“Chauvinism” comes from the name of Nicolas Chauvin, one of Napoleon’s most zealous and vocal supporters, even long after the Napoleonic Wars concluded. However, he may have been an entirely fictional, blindly nationalistic Bonapartist character who appeared in vaudeville and stories from the mid-1800s.
The word chauvinism is defined today as excessive and aggressive nationalism, or blind and exaggerated patriotism. It is often associated with the phrase “male chauvinism,” used to describe a masculine-centric worldview, but it did not earn this gendered connotation until it was appropriated by members of 1960s feminist movements.

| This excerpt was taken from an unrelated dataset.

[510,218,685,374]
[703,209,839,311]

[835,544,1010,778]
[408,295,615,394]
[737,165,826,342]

The word originally arose in the 1830s and comes directly from the French chauvinisme, which was eponymous with a fellow named Nicolas Chauvin.
Chauvin was said to have been one of the most loyal soldiers in Napoleon’s Grande Armée. Purportedly born in Rochefort c. 1780, Chauvin enlisted at age 18 and served with such dedication that Napoleon himself presented him with a Sabre of Honor. Long after the Napoleonic Wars concluded with the fall of Napoleon’s empire, Chauvin supposedly remained an absurdly staunch Bonapartist nationalist, loudly touting his blind and zealous devotion to the cause for the rest of his life, which resulted in ridicule from most people in Restoration France. In the collective imagination of the time, he exemplified war glorification and the dramatically pro-military attitude that was prevalent among Napoleon’s soldiers after the war.

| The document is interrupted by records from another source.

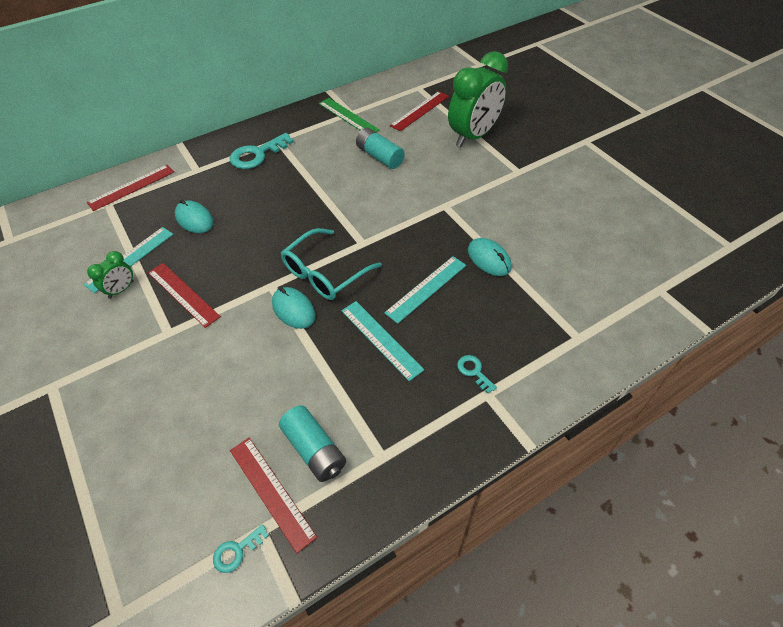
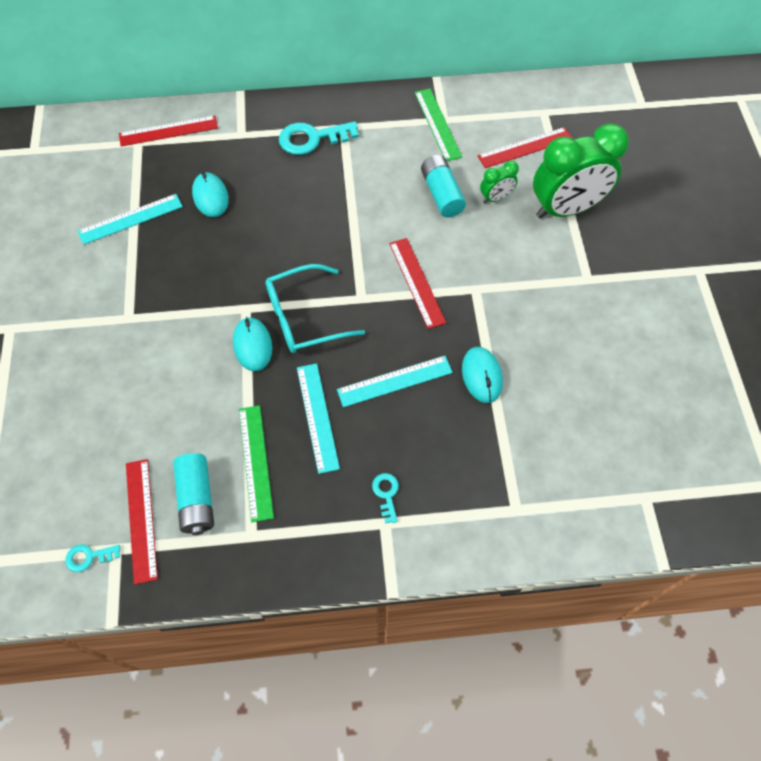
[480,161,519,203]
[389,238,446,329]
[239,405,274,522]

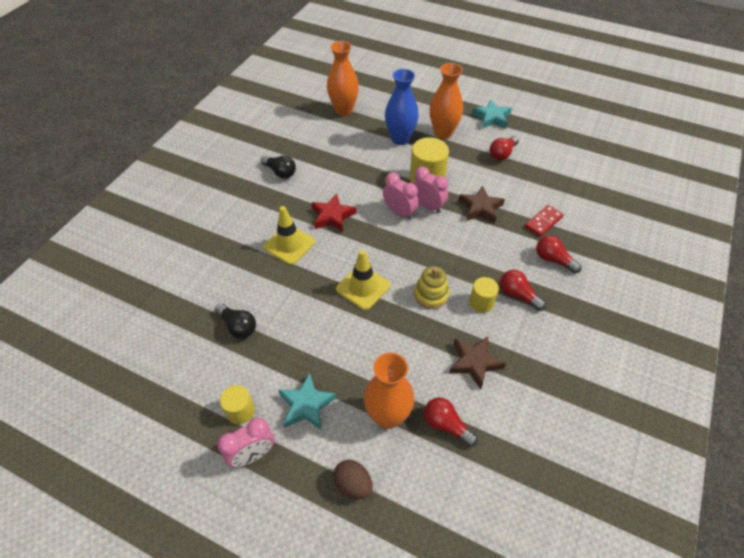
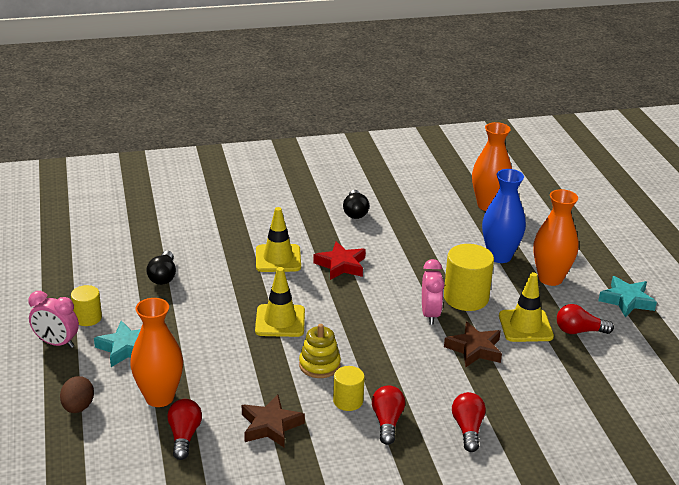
[383,173,419,220] (first image)
[525,205,564,237] (first image)
[499,272,554,342]

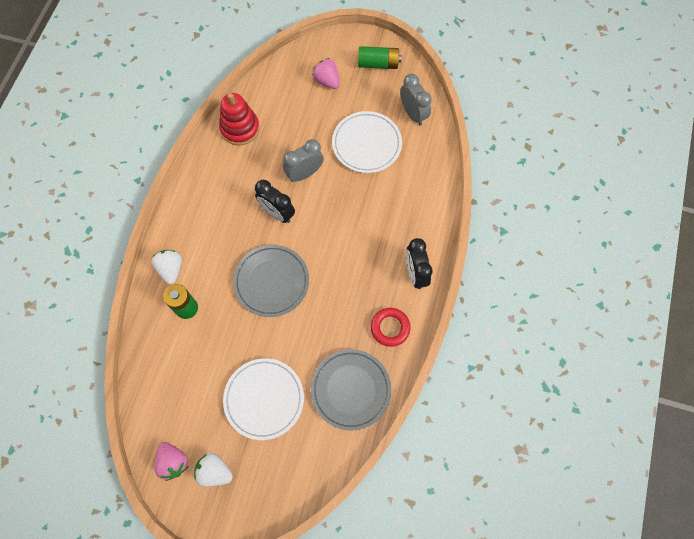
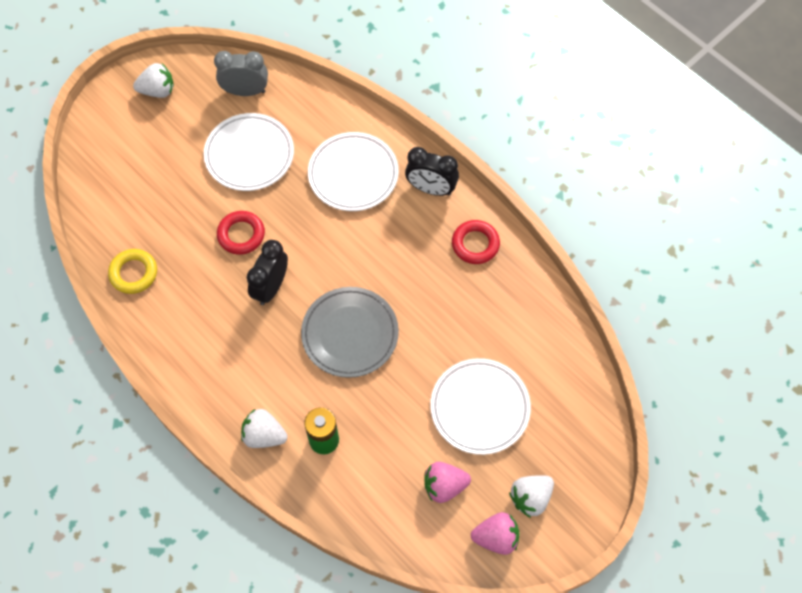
[133,63,174,98]
[424,462,471,503]
[108,249,157,294]
[217,211,265,255]
[247,240,288,305]
[311,349,391,431] (first image)
[308,132,399,211]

But the most fascinating thing about Nicholas Chauvin is that he may not have existed at all. There are no concrete historical records of his existence, and it’s most likely that his supposed exploits were actually those of a variety of other fervent Bonapartists.
Chauvin was, however, a character/caricature that appeared in French vaudeville as a humorous representation of hyperbolic, fanatical nationalism. In narratives from the time, the character also filled the role of the miles gloriosus (“braggart soldier”), a stock character trope from Greek comedy characterized by unwarranted boastfulness.